Want to Innovate? Adopt a $50,000 Mindset

Two and a half years ago, the Labor Department (DOL) didn’t have WiFi, and people were working on old laptops. DOL Chief Information Officer (CIO) Gundeep Ahluwalia asserts that those days are behind the agency.

“The commodities of IT, which we often take for granted, have been resolved,” Ahluwalia said at DOL’s 2019 Tech Day.

The event brought together thousands in-person and via livestream and featured dozens of demos, training and presentations highlighting IT solutions that support the government workforce. Attendees learned how Bureau of Labor Statistics staff are using machine learning and artificial intelligence to automatically and more accurately code work-related illnesses. They also saw how the Mine Safety and Health Administration is using virtual reality to prototype miner training.

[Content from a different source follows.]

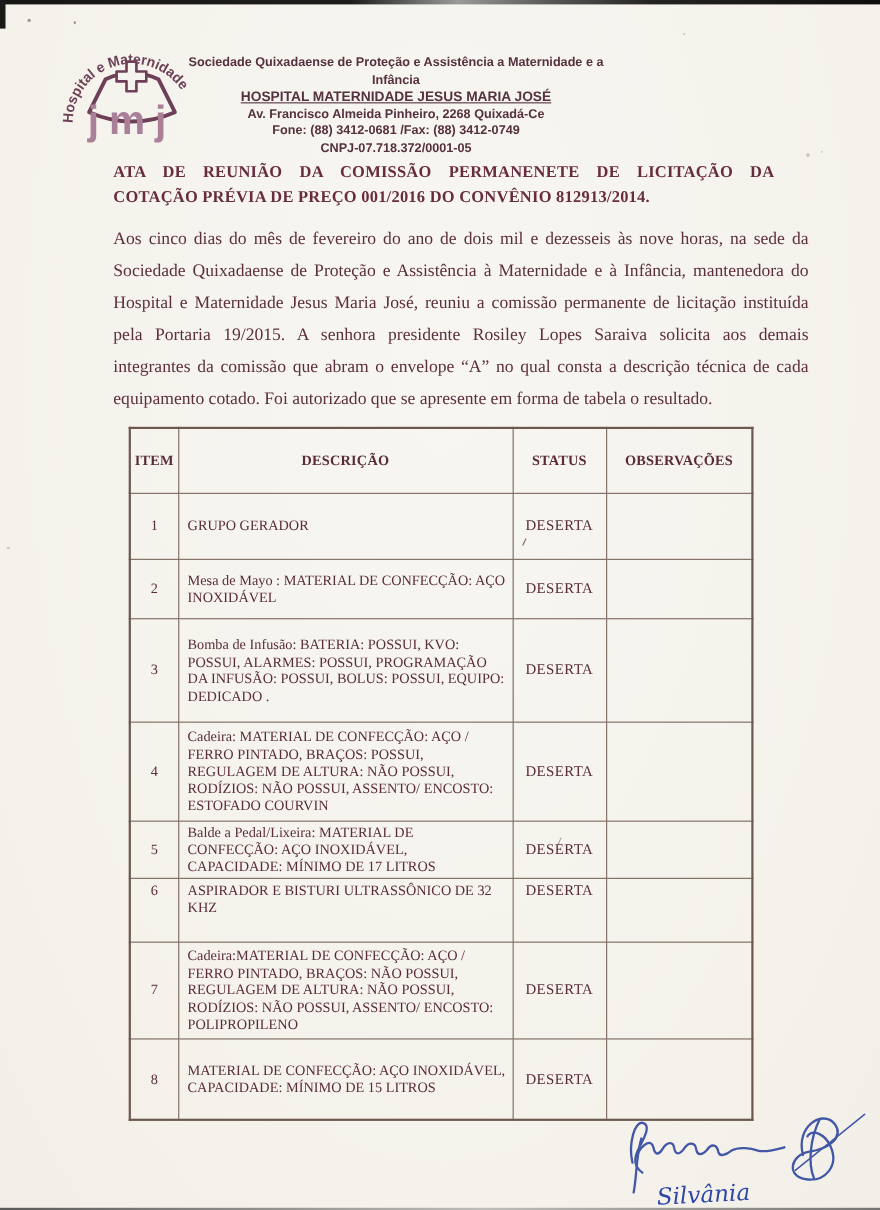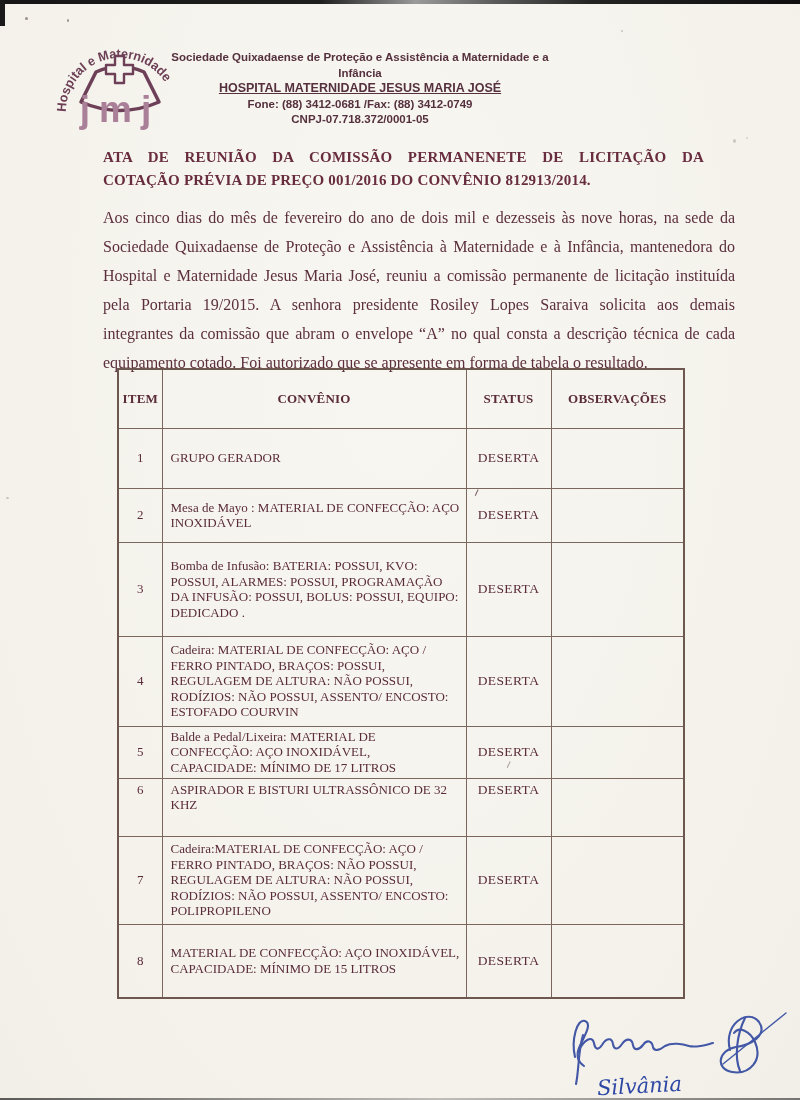"Av. Francisco Almeida Pinheiro, 2268" div.lh-addr { html: none -> <div>Av. Francisco Almeida Pinheiro, 2268 Quixadá-Ce</div> }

Over the past year, the Labor Department has been looking at how to improve IT operations to align with its mission. Agency employees have acquired the tools necessary to drive change and have shifted their focus on how to alter the dynamics around change to better deliver on DOL’s mission.

Labor’s IT modernization progress is evident in how drastically the agency’s Federal Information Technology Acquisition Reform Act (FITARA) score has changed. The agency went from a D to a B in its overall FITARA score, and in one of the categories, it received the only A in the federal space. Cybersecurity posture is also the best it has been at this point in time from the past decade, Ahluwalia said.

However, a problem arises when people immediately shift their attention to emerging technologies on the heels of this progress in other areas of IT modernization. Ahluwalia makes sure to remind his team that the purpose of the agency is to protect American workers and serve them through all of the programs in the Labor Department. “In order for new technologies to be useful, it is key for us to connect all of those technologies and make solutions based on them,” Ahluwalia explained.

Ahluwalia urged Tech Day attendees to maximize value by acquiring the mindset of innovative thinking around how they can save or generate $50,000 for their agency.

“If every attendee comes in with this mindset, a lot of value comes out of events like this one,” Ahluwalia said.

The federal workforce of the future expects the same internal capabilities as that of the private sector, and agencies should be ready to meet those demands. For example, if an employee easily orders an Uber to work, but at work is still working on legacy systems, they aren’t performing optimally. Ahluwalia pointed to the lack of video conferencing capability in the federal workforce and suggested that internal processes should be improved and mirror the private sector. Of course, technologies like 3D printing should still be considered as agencies work to modernize, but there is a balance between improving basic workplace capabilities and exploring emerging technologies.

The point is to connect the use of exciting technology with the mission of a particular agency. A crucial component of that process is to look at the successes of other agencies.

The way that we ensure that we’re world leaders and moving as quickly as possible is not reinventing the wheel but standing on the shoulders of our collective experiences,” Suzette Kent, Federal Chief Information Officer and Administrator at the White House, said.

As Tech Day showed us, federal employees are innovative.

Where will that innovation take us as a nation?